The most abundant species of waterfowl in the world, snow geese or snows (Chen caerulescens), breed in the high arctic and spend winters in the eastern U.S., primarily along the Mississippi river and Atlantic coastal states. In our area, during both their fall and spring migration, snow geese tend to linger in the Adirondacks for a month or more, often times in huge flocks of thousands of birds. You are apt to hear them before sighting them. They sound like a huge throng of baying hounds moving slowly but steadily into your range of hearing, and then you may spot them flying way overhead. If they are close enough, you immediately recognize their snow white bodies and jet black wingtips. You can see them on Lake Champlain, the St. Lawrence River, and the large lakes and marshes in the Finger Lakes region. Point au Roche State Park is a great place to see them up close in the fall as the birds linger on Lake Champlain.
Strong, graceful fliers, snows come down to land by performing a falling leaf maneuver—all of a sudden they seem to lose their balance and start tumbling out of the sky. To watch a large flock of them tumble out of the blue can be pretty amusing. They rank as one of the noisiest birds, barking continually as they fly and vocalizing even as they feed.
You might notice a dark goose or two. Snow geese occur in white or blue colormorphs or forms which ornithologists considered different species until DNA evidence in 1983 confirmed them as one. They tend to mate with their respective colormorphs and they also segregate somewhat geographically, with most blues breeding and wintering in the middle of the continent and most whites in the east.
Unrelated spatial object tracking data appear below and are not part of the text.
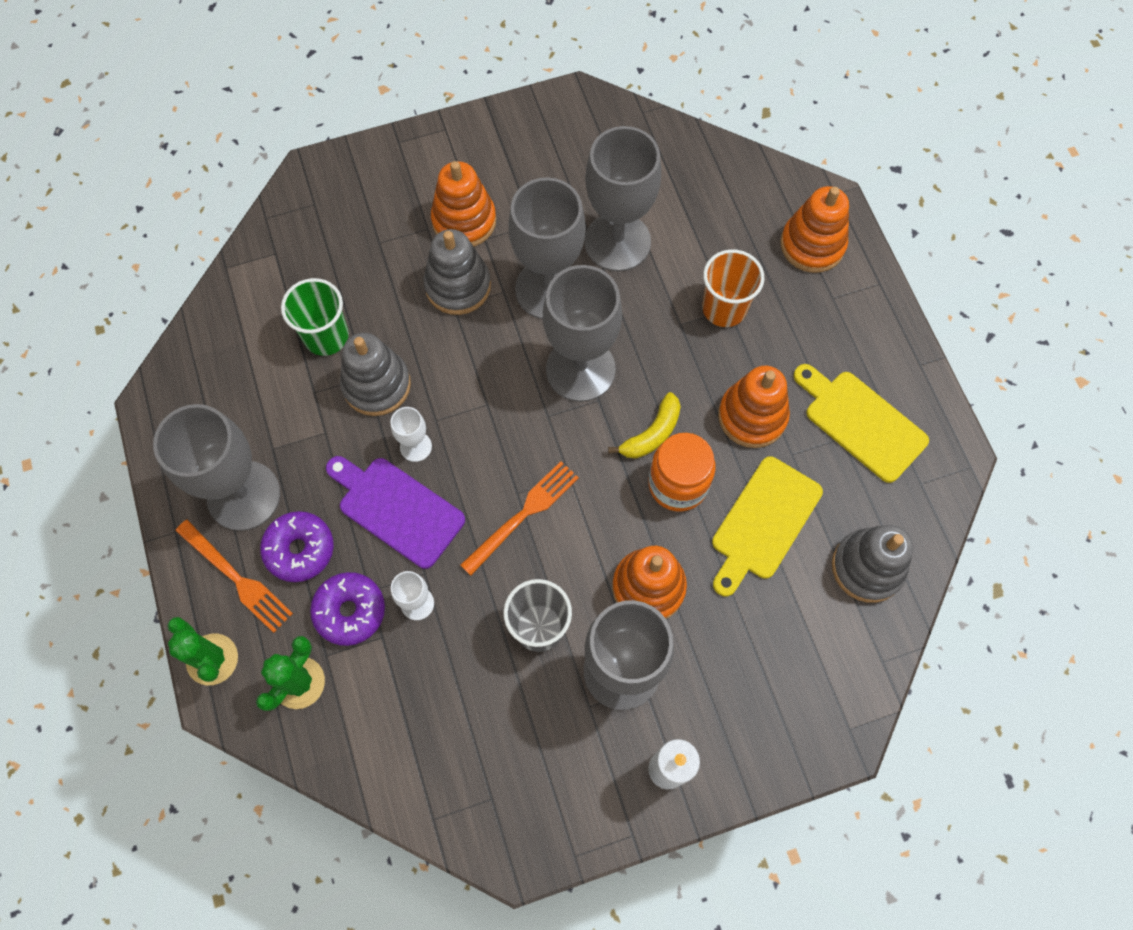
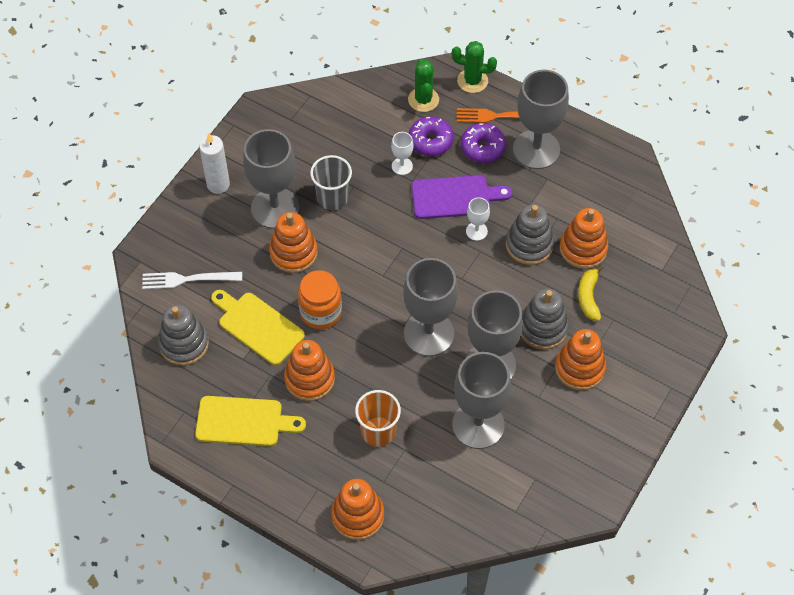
camera: 140 degrees right, 10 degrees down
green cup [281,278,349,356] -> orange stacking toy [560,208,609,269]
orange fork [460,461,579,575] -> none
yellow banana [608,392,681,458] -> yellow banana moved to [578,265,603,321]
yellow cutting board [712,457,823,596] -> yellow cutting board turned 45 degrees counterclockwise [211,290,305,365]
none -> white fork [142,272,242,289]

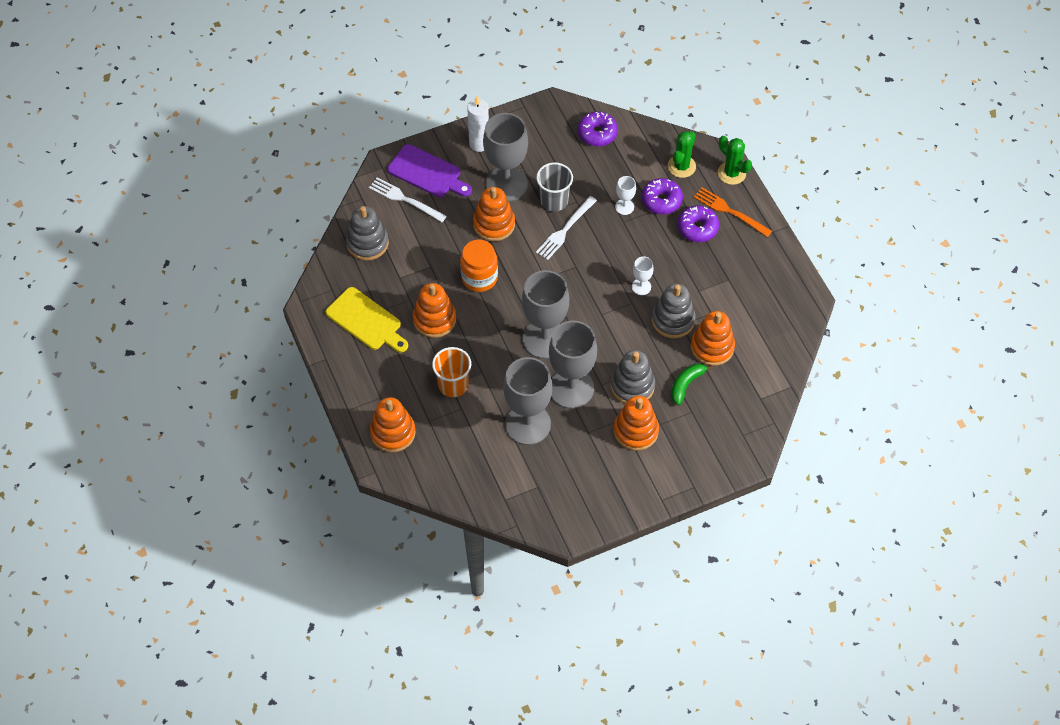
camera: 35 degrees right, 0 degrees up
yellow cutting board [211,290,305,365] -> none
purple cutting board [412,175,512,219] -> purple cutting board moved to [387,144,472,197]
grey goblet [513,70,569,169] -> none
yellow banana [578,265,603,321] -> green banana [671,363,714,405]
none -> white fork [536,196,597,260]
none -> purple donut [578,111,618,146]

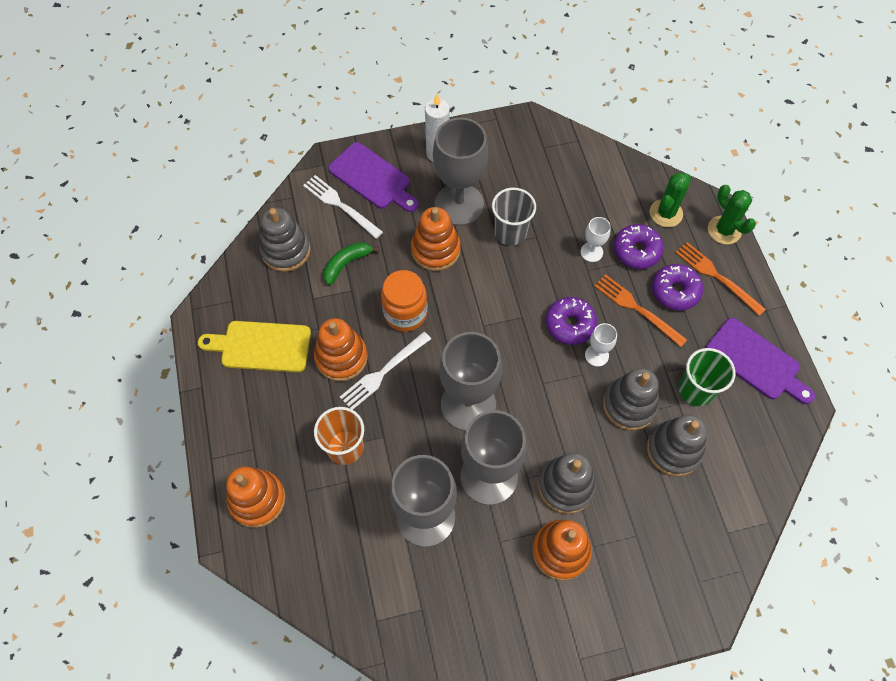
camera: 10 degrees right, 5 degrees up
yellow cutting board [326,287,408,353] -> yellow cutting board turned 135 degrees clockwise [198,321,311,372]
white fork [536,196,597,260] -> white fork moved to [340,332,431,410]
purple donut [578,111,618,146] -> purple donut moved to [546,297,597,345]
green banana [671,363,714,405] -> green banana moved to [323,242,380,285]
orange stacking toy [691,311,735,366] -> grey stacking toy [647,414,707,477]
none -> orange fork [594,274,687,347]
none -> green cup [679,348,735,406]
none -> purple cutting board [705,318,815,404]

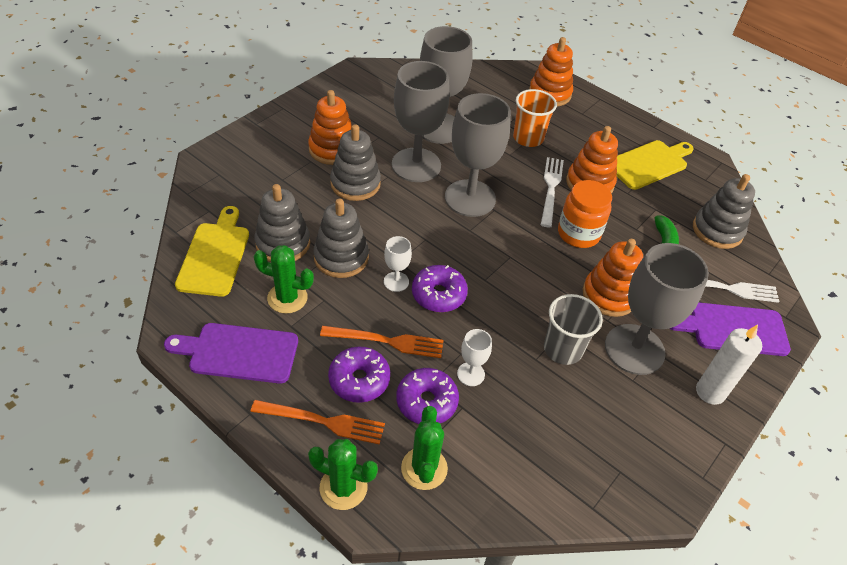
camera: 140 degrees right, 15 degrees down
green cup [679,348,735,406] -> green cactus [254,245,314,314]
none -> yellow cutting board [175,206,249,297]

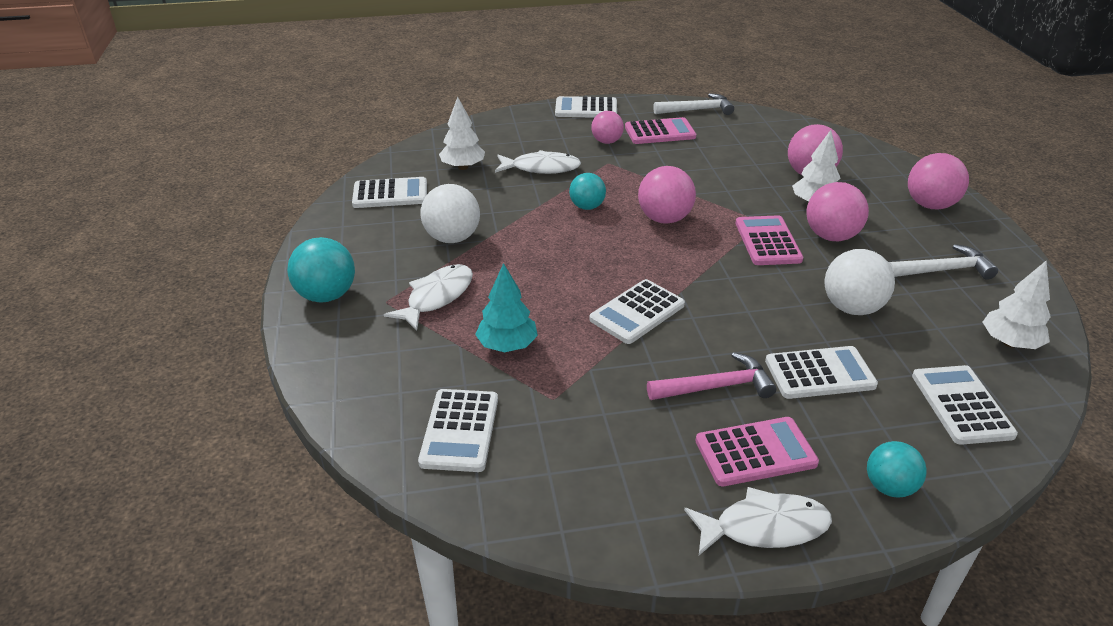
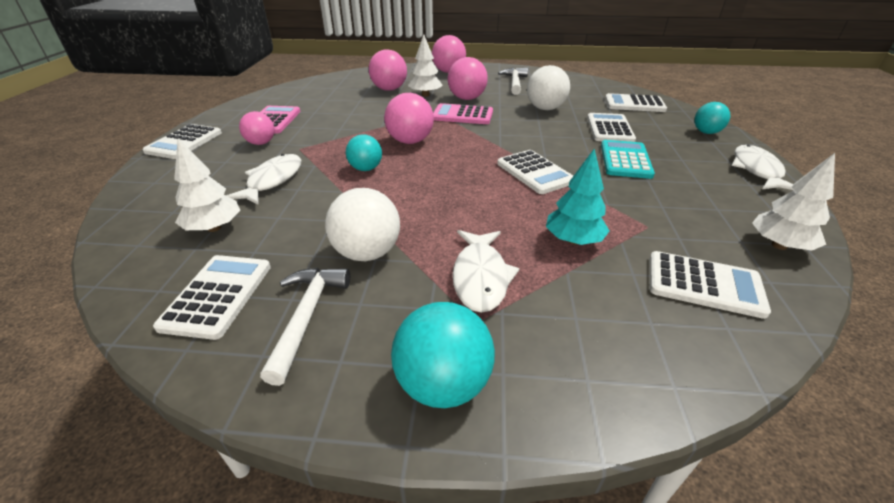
camera: 75 degrees left, 0 degrees up
white fish [384,264,473,331] -> white fish turned 135 degrees counterclockwise [452,230,520,313]
pink hammer [647,352,776,400] -> turquoise calculator [601,140,655,179]
white hammer [653,93,734,115] -> white hammer moved to [260,268,350,386]
pink calculator [696,417,819,487] -> none
white tree [983,260,1051,349] -> white tree moved to [752,153,835,251]

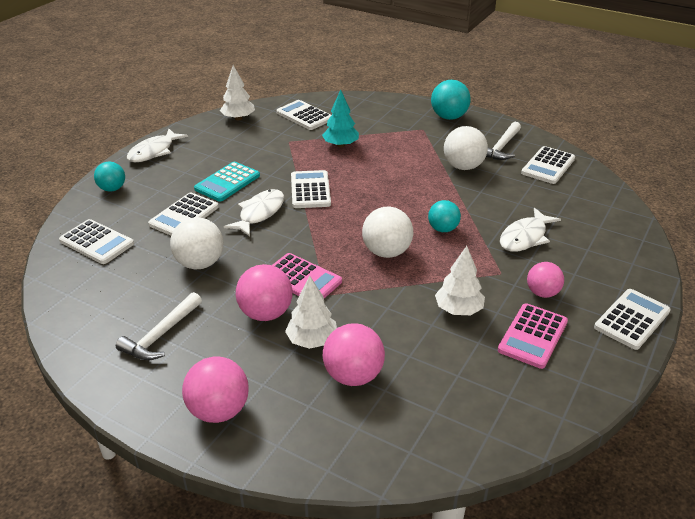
camera: 155 degrees left, 0 degrees up
white tree [174,138,240,232] -> white tree moved to [435,246,485,315]
pink ball [384,93,434,144] -> white ball [362,207,413,258]
white fish [452,230,520,313] -> white fish moved to [224,189,284,236]

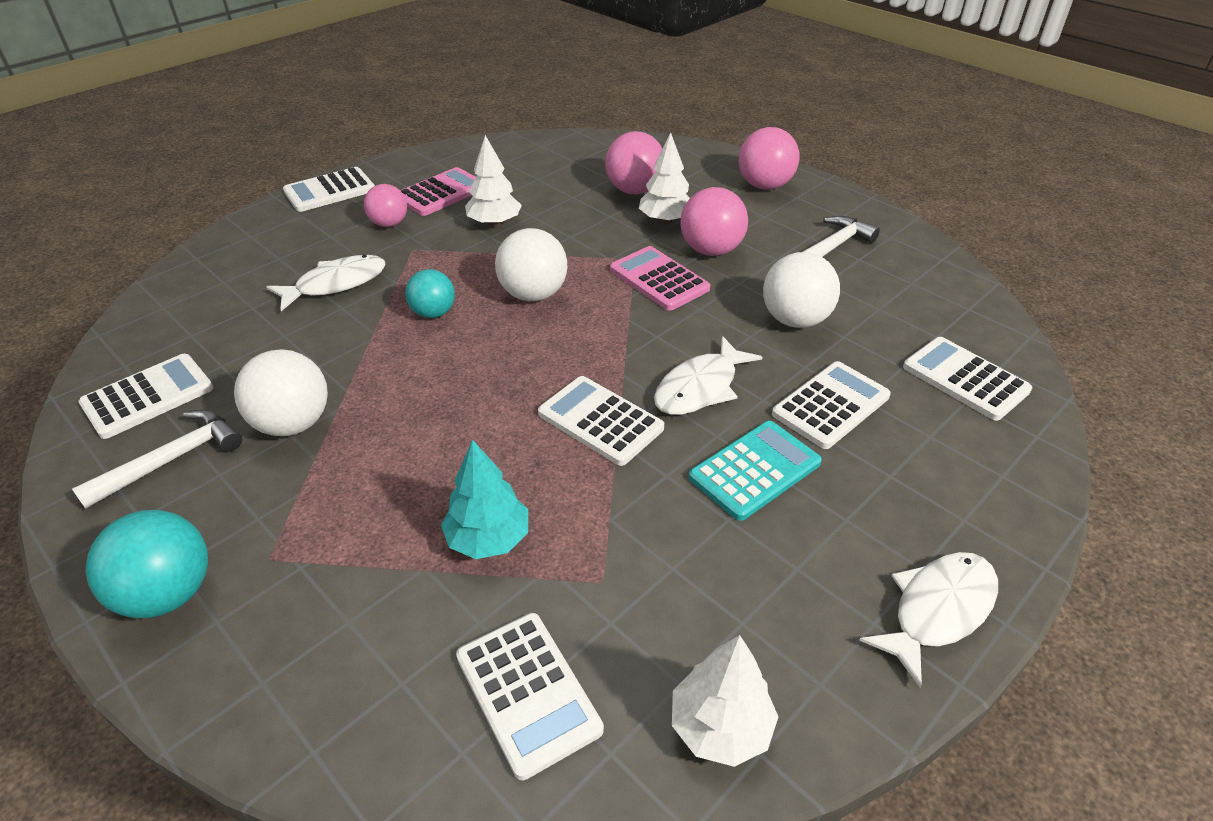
camera: 165 degrees left, 5 degrees up
turquoise ball [94,161,125,192] -> none
white calculator [291,170,331,208] -> white calculator turned 120 degrees clockwise [538,376,664,466]

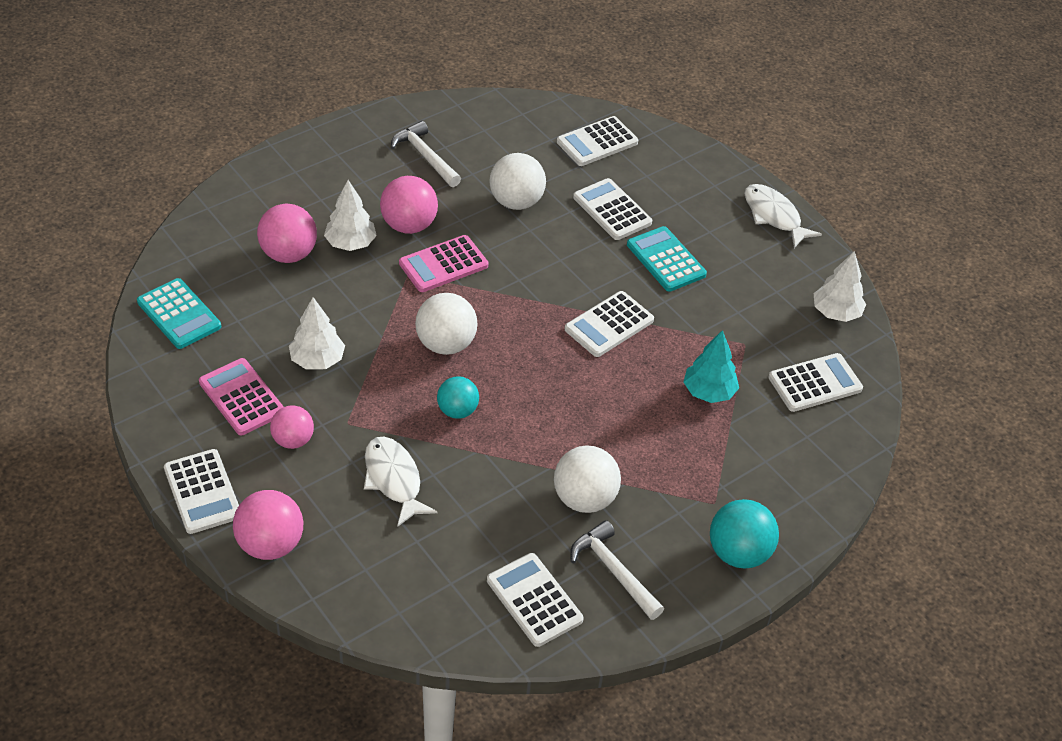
camera: 85 degrees left, 5 degrees up
white fish [654,336,763,415] -> none
pink ball [738,127,800,190] -> pink ball moved to [233,490,303,560]
none -> turquoise calculator [137,278,221,349]

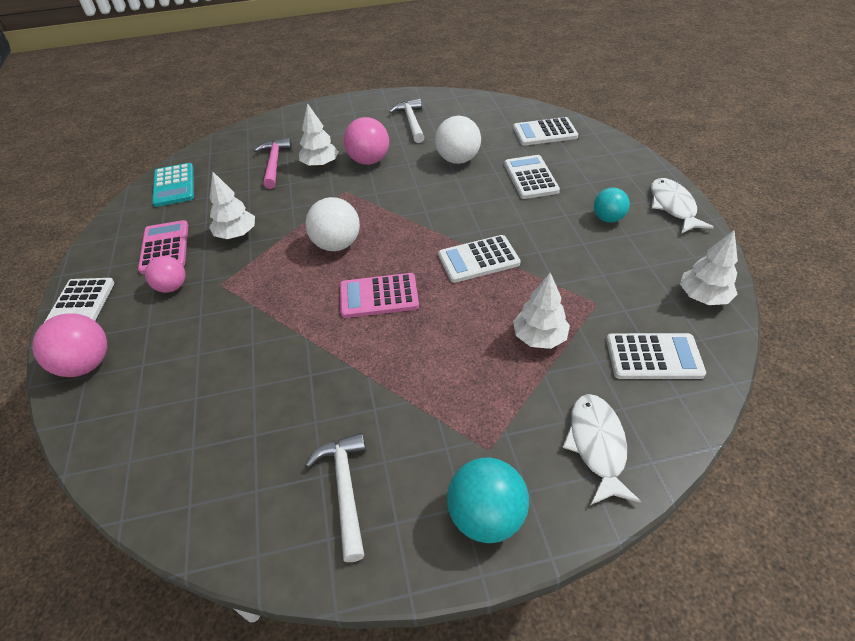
camera: 30 degrees right, 0 degrees up
pink ball [257,204,317,263] -> pink hammer [254,138,292,189]
white fish [364,437,437,527] -> white fish moved to [562,394,641,505]
pink calculator [399,235,488,292] -> pink calculator moved to [340,273,419,318]
turquoise ball [437,376,479,419] -> turquoise ball moved to [594,188,630,223]
white calculator [487,553,583,647] -> none
white ball [554,445,621,513] -> none
turquoise calculator [627,226,707,292] -> none
turquoise tree [683,330,739,403] -> white tree [513,273,570,349]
Snows feed almost exclusively on plants, preferably in wet areas such as marshes, lakes, impoundments, and waterlogged soil. They eat everything from stems to leaves to rhizomes and tubers, and have a decided weakness for agricultural fields, which they work for waste grains and seeds. Their primary method of feeding involves grubbing for rhizomes, tubers and roots by pulling the entire stem of the plant from the soil, with the result that a large flocks can entirely denude an area of vegetation.
Snow geese mate for life and develop strong family bonds, with young birds staying with their parents until their second or third year. Snow geese populations in North America have increased exponentially and in some regions by as much as nine percent a year, which most ornithologists and wildlife managers consider unsustainable. Essentially victims of their own success, snow geese degrade the habitat in their nesting colonies by eliminating most plant matter and leaving only exposed peat or bare mineral soil, a situation that not only puts pressures on them but also on other species, such as semi-palmated sandpipers and red-necked phalaropes. But for now, this boom in the population makes for good chances to see snow geese. So get out and enjoy these beautiful birds. Enjoy the show.